4. Workflow: Route Leads to Sponsor Webhook
For real-time lead delivery to sponsors, set up a workflow that forwards data to their endpoint:
Workflow: Route Sponsor A Leads
- Trigger: Gameplay.DataCapturedQualified (scoped to Sponsor A's card)
- Action 1: Update Contact -> Add tag "sponsor-a"
- Action 2: HTTP Request -> POST to sponsor's webhook URL with contact data
Key Pattern
The core pattern for sponsor lead segmentation:
Competition entries are scoped by card
Card A (Sponsor A) --> Entries A --> Tag "sponsor-a"

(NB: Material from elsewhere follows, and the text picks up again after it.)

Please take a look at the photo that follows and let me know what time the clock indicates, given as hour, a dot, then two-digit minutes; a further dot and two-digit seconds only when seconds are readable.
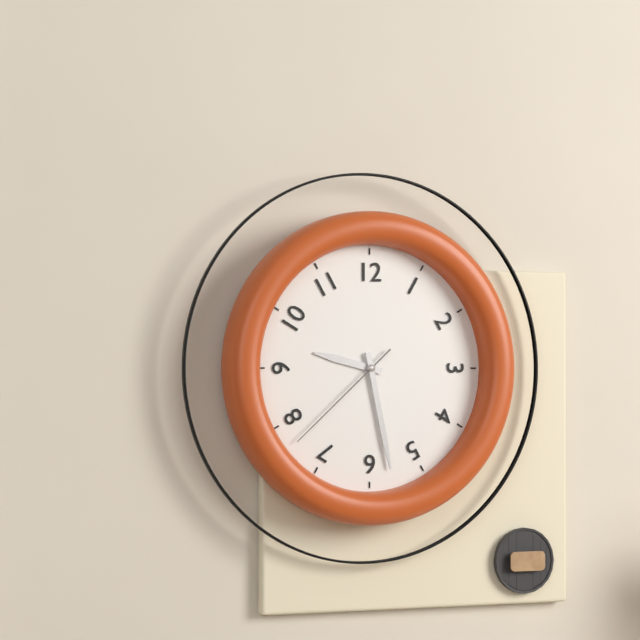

Card B (Sponsor B) --> Entries B --> Tag "sponsor-b"
Card C (Sponsor C) --> Entries C --> Tag "sponsor-c"
Filter contacts by tag -> Export per-sponsor report
Tips
- Naming convention: Use consistent tag formats like
sponsor:acme-corporsponsor:brand-name. This makes API queries and portal filtering predictable. - Multi-sponsor engagement: A single contact can interact with multiple sponsor cards. They'll get multiple tags. Each sponsor's export will include them -- this is usually what sponsors want (their reach).
- Extension data: If you're embedding cards in an event app, set extension data with the sponsor ID. This flows into webhook payloads and can be used for additional segmentation.